We consider $I$ a real interval of strictly positive length, $f$ a function defined on $I$ with values in $I$ and $\left(u_{n}\right)_{n \in \mathbb{N}}$ a sequence defined by $u_{0} \in I$ and $\forall n \in \mathbb{N}, u_{n+1}=f\left(u_{n}\right)$. We assume that the sequence $\left(u_{n}\right)_{n \in \mathbb{N}}$ converges to an element $\ell$ of $I$ and that $f$ is differentiable at $\ell$.
a) Show that $f(\ell)=\ell$.
b) Show that if the sequence $\left(u_{n}\right)_{n \in \mathbb{N}}$ is not stationary then it belongs to $E^{c}$. Give its convergence rate as a function of $f^{\prime}(\ell)$.
c) Show that if $\left|f^{\prime}(\ell)\right|>1$, then $\left(u_{n}\right)_{n \in \mathbb{N}}$ is stationary.
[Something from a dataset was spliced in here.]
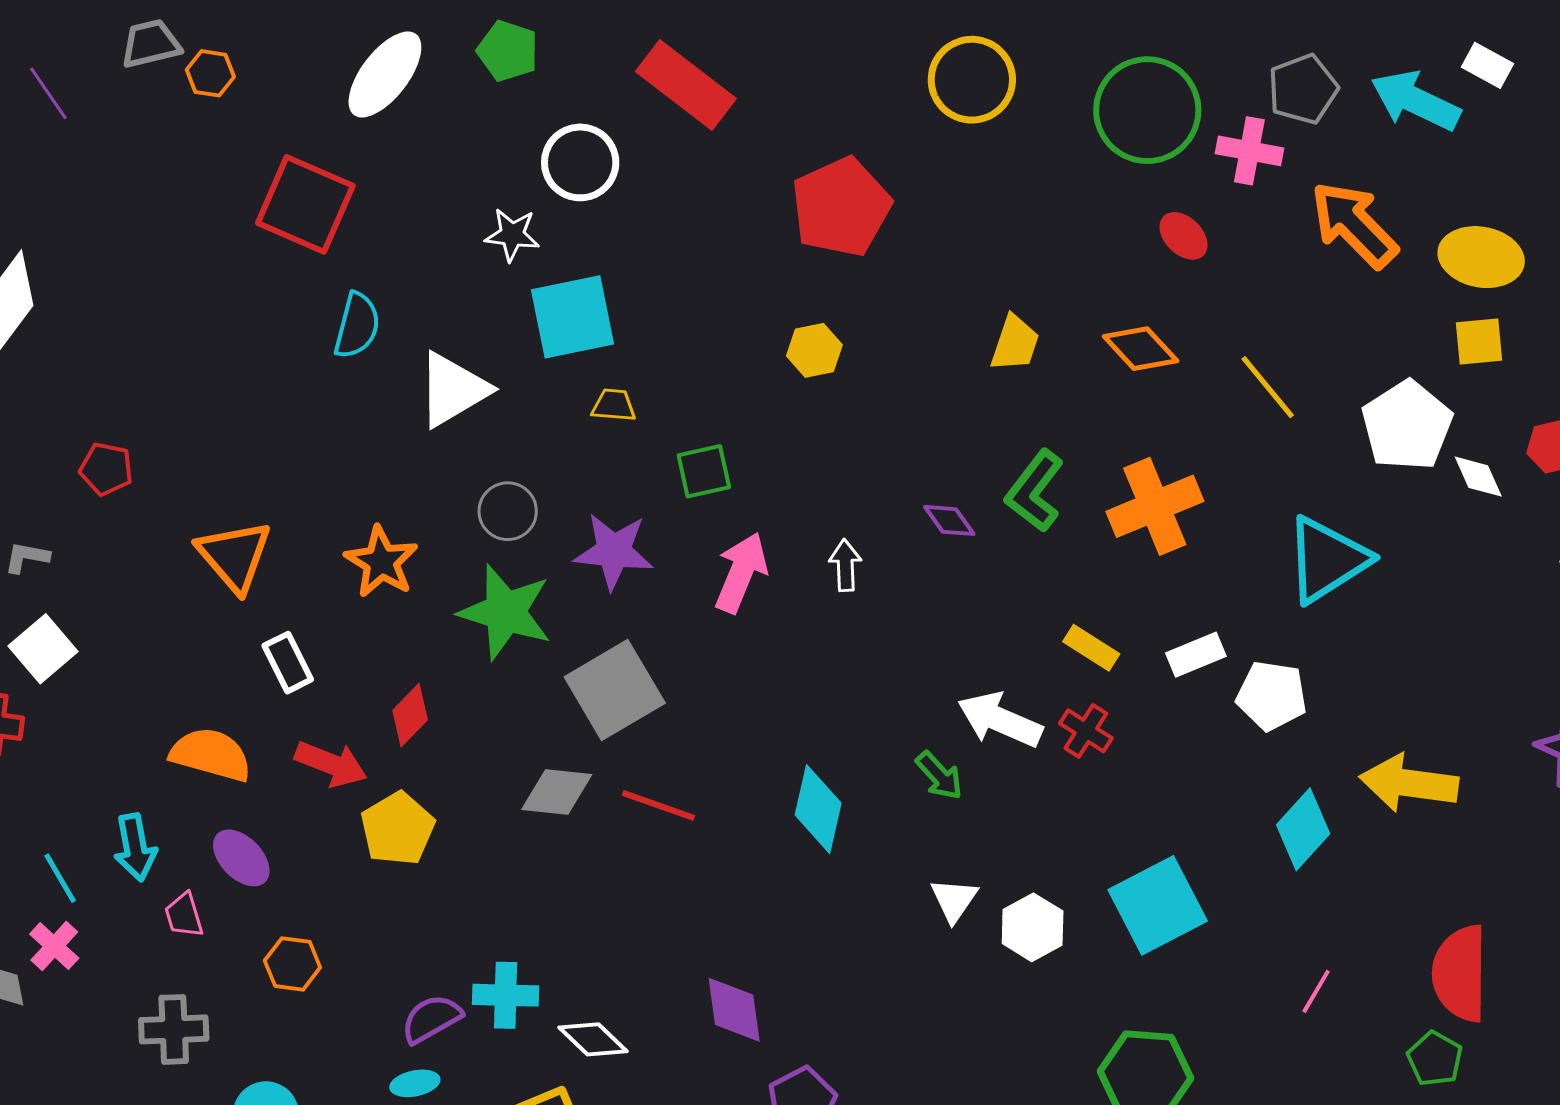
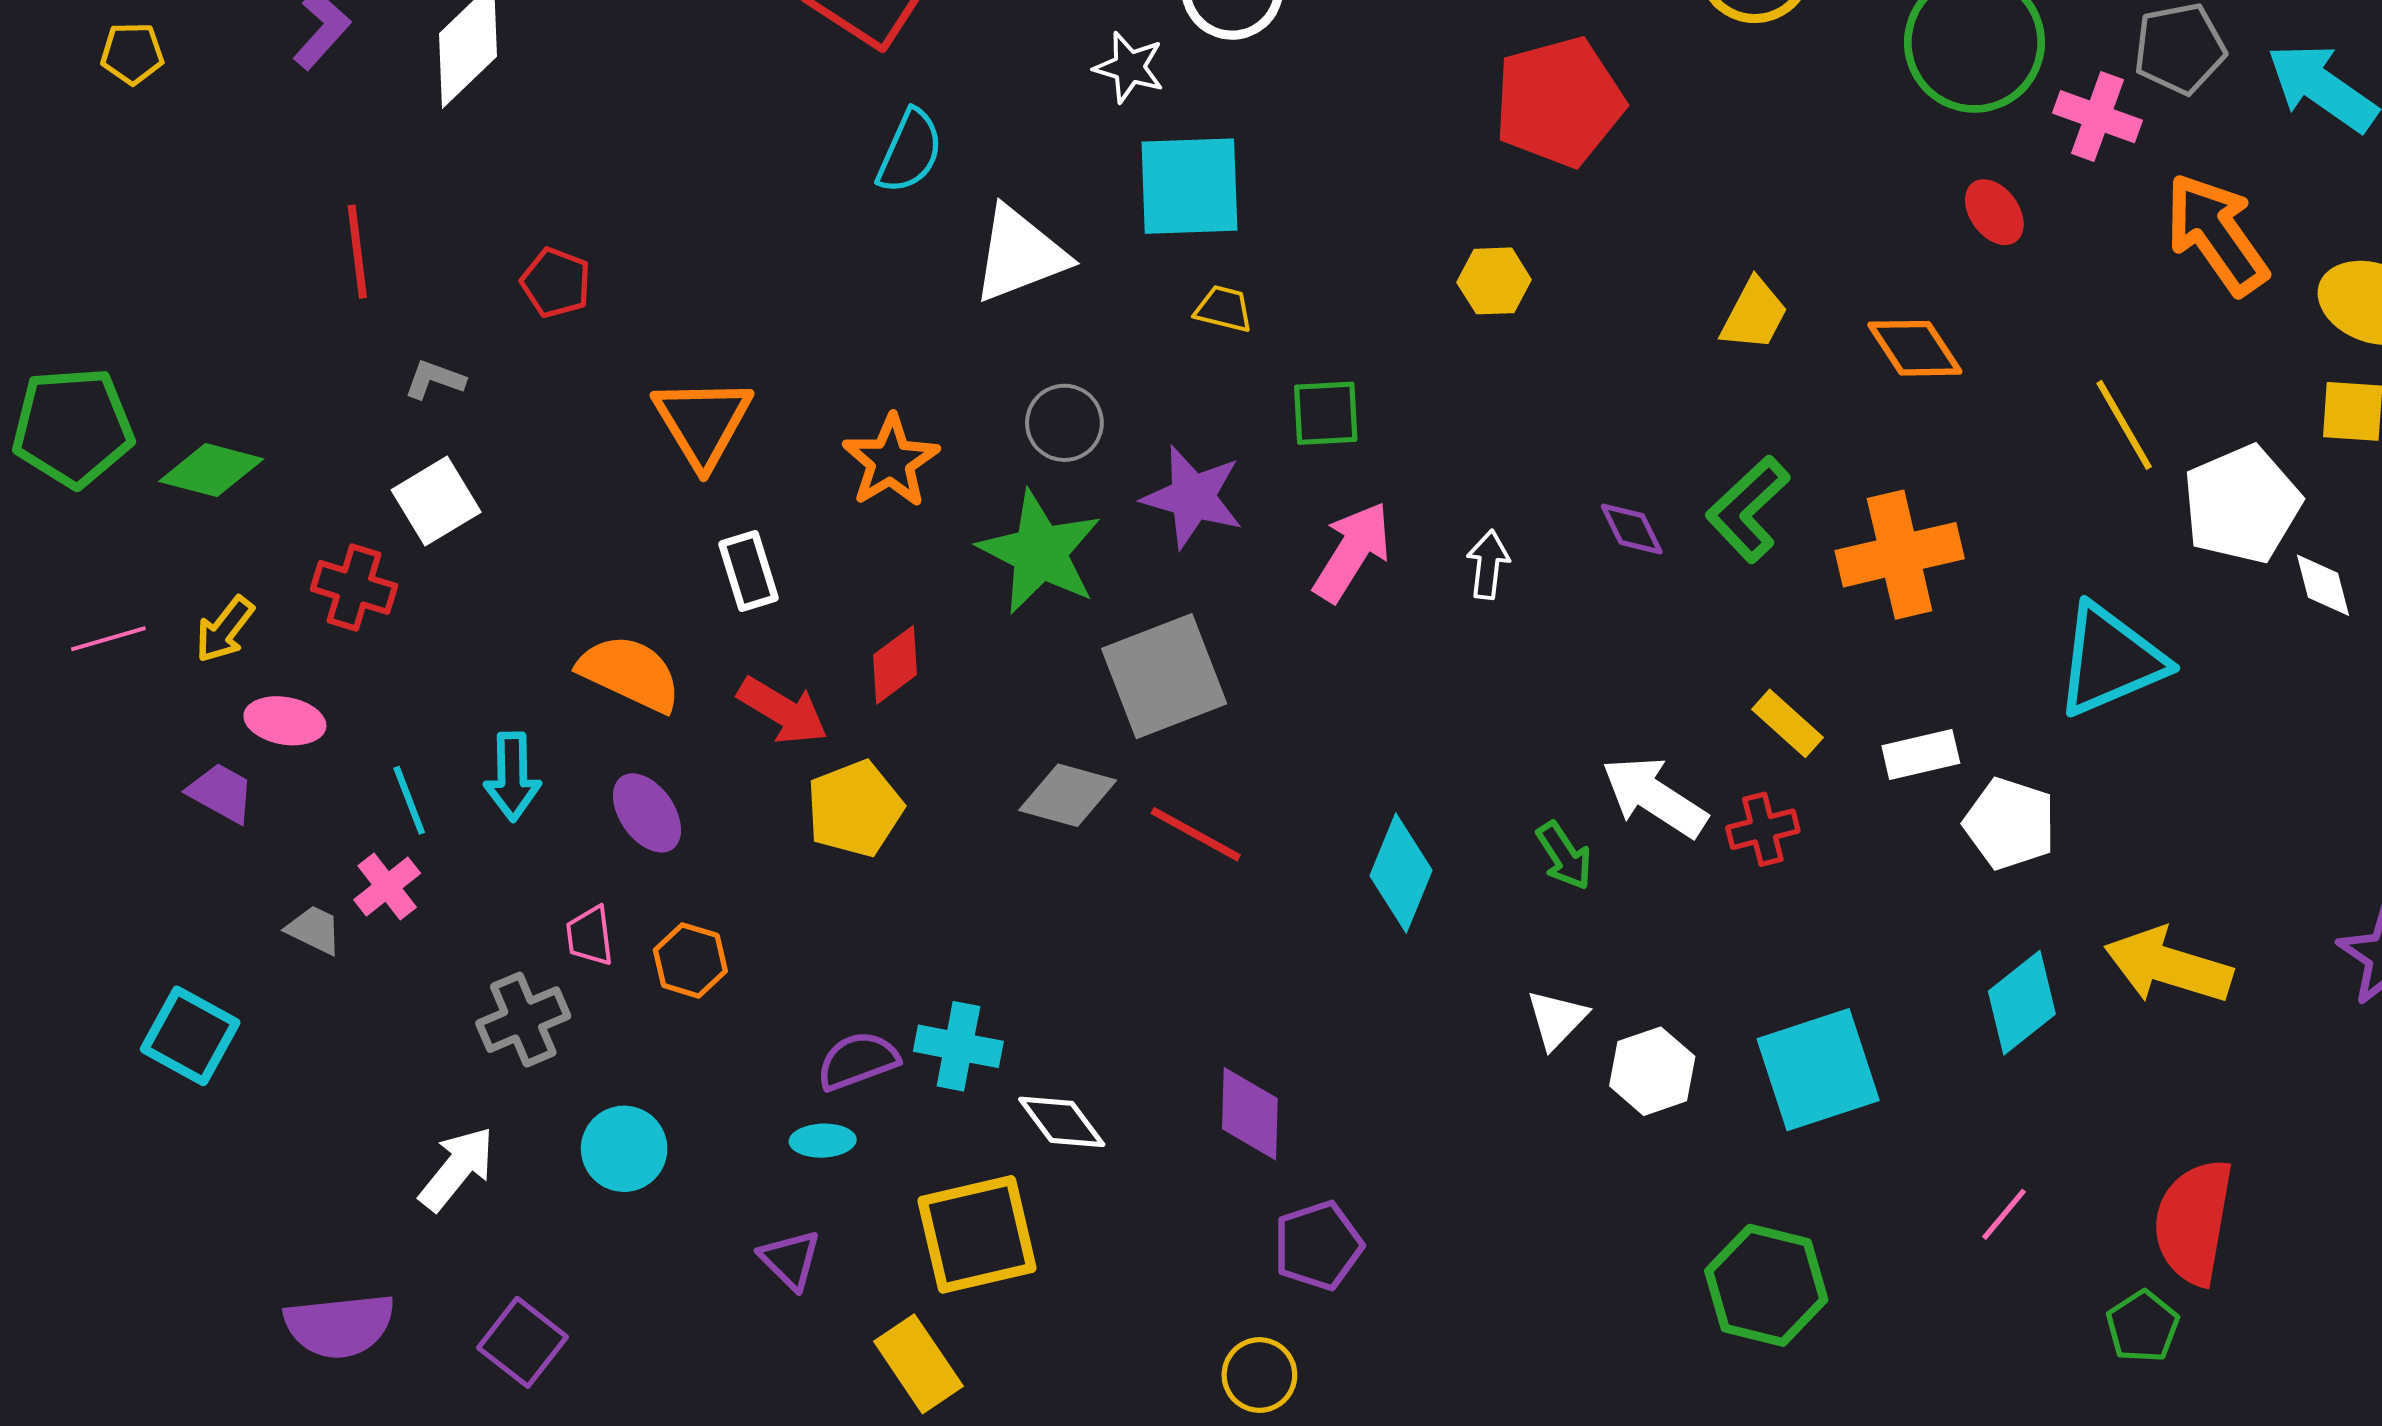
yellow line: (1268, 387) -> (2124, 425), moved
red cross: (1086, 731) -> (1763, 829), turned 34
pink trapezoid: (184, 915) -> (590, 936), moved
gray cross: (174, 1029) -> (523, 1020), turned -30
d) Let $r$ be an integer greater than or equal to 2. We assume that the function $f$ is of class $\mathcal{C}^{r}$ on $I$ and that the sequence $\left(u_{n}\right)_{n \in \mathbb{N}}$ is not stationary. Show that the convergence rate of $\left(u_{n}\right)_{n \in \mathbb{N}}$ is of order $r$ if and only if $\forall k \in\{1,2, \ldots, r-1\}, f^{(k)}(\ell)=0$.